USA Today:
As companies get healthier, employees' average pay rises and stock prices soar, 2011 brought a year of slight raises for CEOs. While another year of raises comes off one of the biggest increases ever for executive pay in 2010, it wasn't the bonanza CEOs have seen in prior years. Meanwhile, unemployment remains high for most workers.
The annual reporting season for executive pay is in high gear. So far, the tally shows the median CEO pay in 2011 rose 2% to $9.6 million, based on 138 Standard & Poor's 500 companies that have reported CEO pay this year and that had the same CEO for all of 2010 and 2011, according to the USA TODAY analysis of data from GMI Ratings on proxies that have already been filed.

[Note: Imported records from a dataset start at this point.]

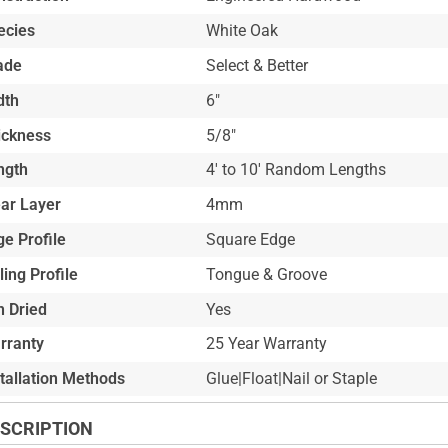
ecies
White Oak
ade
Select & Better
dth
6"
ickness
5/8"
ngth
4' to 10' Random Lengths
ar Layer
4mm
e Profile
Square Edge
ling Profile
Tongue & Groove
n Dried
Yes
rranty
25 Year Warranty
stallation Methods
Glue|Float|Nail or Staple
SCRIPTION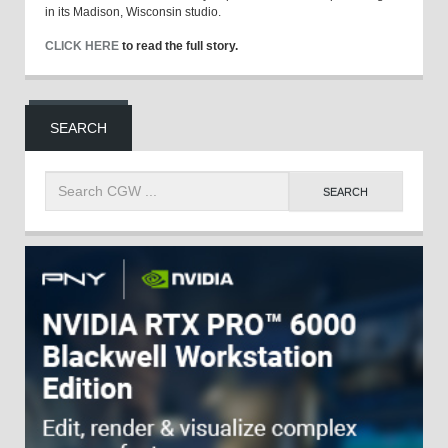
in its Madison, Wisconsin studio.
CLICK HERE
to read the full story.
SEARCH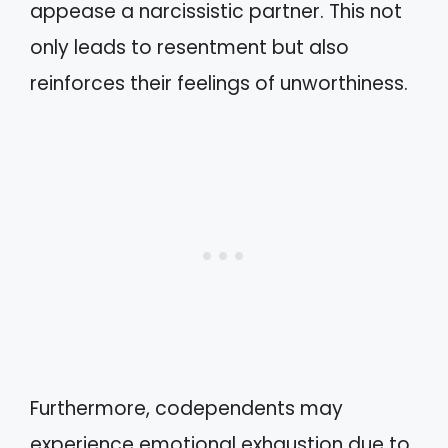
appease a narcissistic partner. This not
only leads to resentment but also
reinforces their feelings of unworthiness.
Furthermore, codependents may
experience emotional exhaustion due to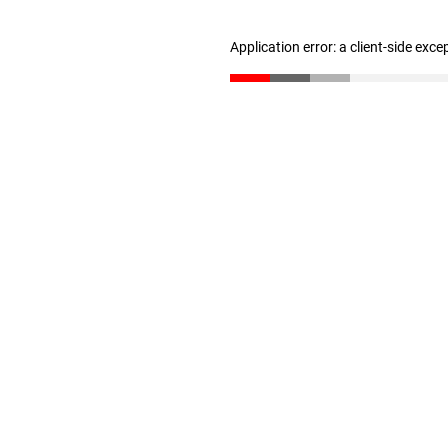
Application error: a client-side exc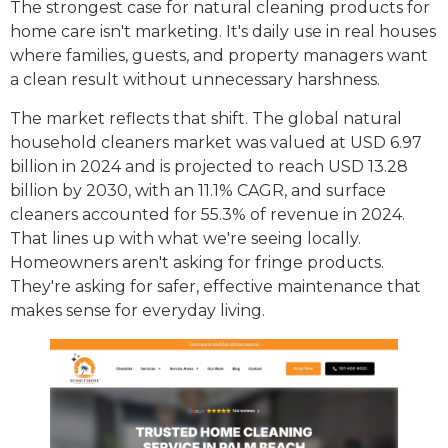
The strongest case for natural cleaning products for
home care isn't marketing. It's daily use in real houses
where families, guests, and property managers want
a clean result without unnecessary harshness.
The market reflects that shift. The global natural
household cleaners market was valued at USD 6.97
billion in 2024 and is projected to reach USD 13.28
billion by 2030, with an 11.1% CAGR, and surface
cleaners accounted for 55.3% of revenue in 2024.
That lines up with what we're seeing locally.
Homeowners aren't asking for fringe products.
They're asking for safer, effective maintenance that
makes sense for everyday living.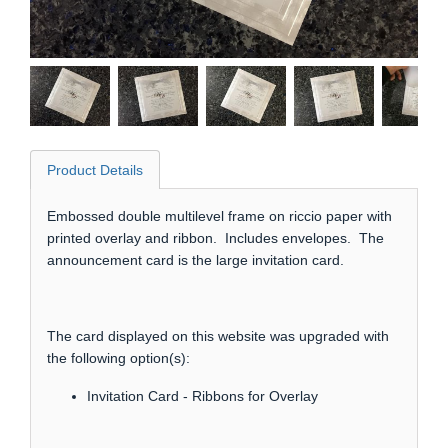
Product Details
Embossed double multilevel frame on riccio paper with
printed overlay and ribbon. Includes envelopes. The
announcement card is the large invitation card.
The card displayed on this website was upgraded with
the following option(s):
Invitation Card - Ribbons for Overlay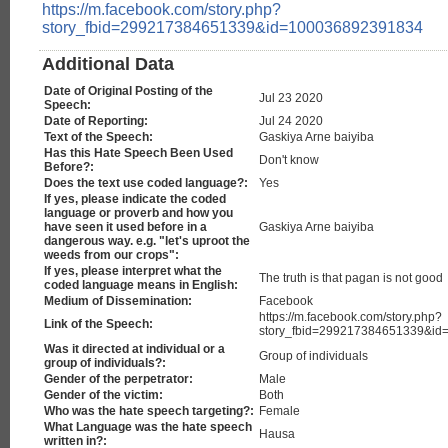
https://m.facebook.com/story.php?
story_fbid=299217384651339&id=100036892391834
Additional Data
Date of Original Posting of the
Jul 23 2020
Speech:
Date of Reporting:
Jul 24 2020
Text of the Speech:
Gaskiya Arne baiyiba
Has this Hate Speech Been Used
Don't know
Before?:
Does the text use coded language?:
Yes
If yes, please indicate the coded
language or proverb and how you
have seen it used before in a
Gaskiya Arne baiyiba
dangerous way. e.g. "let's uproot the
weeds from our crops":
If yes, please interpret what the
The truth is that pagan is not good
coded language means in English:
Medium of Dissemination:
Facebook
https://m.facebook.com/story.php?
Link of the Speech:
story_fbid=299217384651339&i
Was it directed at individual or a
Group of individuals
group of individuals?:
Gender of the perpetrator:
Male
Gender of the victim:
Both
Who was the hate speech targeting?:
Female
What Language was the hate speech
Hausa
written in?: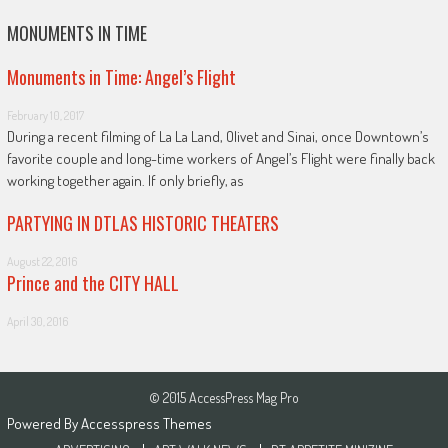
MONUMENTS IN TIME
Monuments in Time: Angel’s Flight
February 10, 2017
During a recent filming of La La Land, Olivet and Sinai, once Downtown’s
favorite couple and long-time workers of Angel’s Flight were finally back
working together again. If only briefly, as
PARTYING IN DTLAS HISTORIC THEATERS
August 22, 2016
Prince and the CITY HALL
April 30, 2016
© 2015 AccessPress Mag Pro
Powered By
Accesspress Themes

A 2% raise in 2011 might not seem like much, given some of the double-digit raises CEOs have gotten in years past and given that S&P 500 corporate profit rose 15% in 2011. But this latest raise in CEO pay comes just one year after the captains of American business saw their haul climb back toward pre-recession levels thanks to one of their biggest increases in pay in years.
Meanwhile, CEO pay continues to escalate even as companies only slowly add to their payrolls. Despite some hiring growth, the unemployment rate remains stubbornly high at 8.3% in February. Employees are starting to see some wage growth, too. Average weekly earnings for all employees rose 2.7% in 2011, based on data from the Bureau of Labor Statistics. Real average weekly earnings, which are adjusted for inflation, though, have fallen 1.2% from the October 2010 peak through February, the latest data available.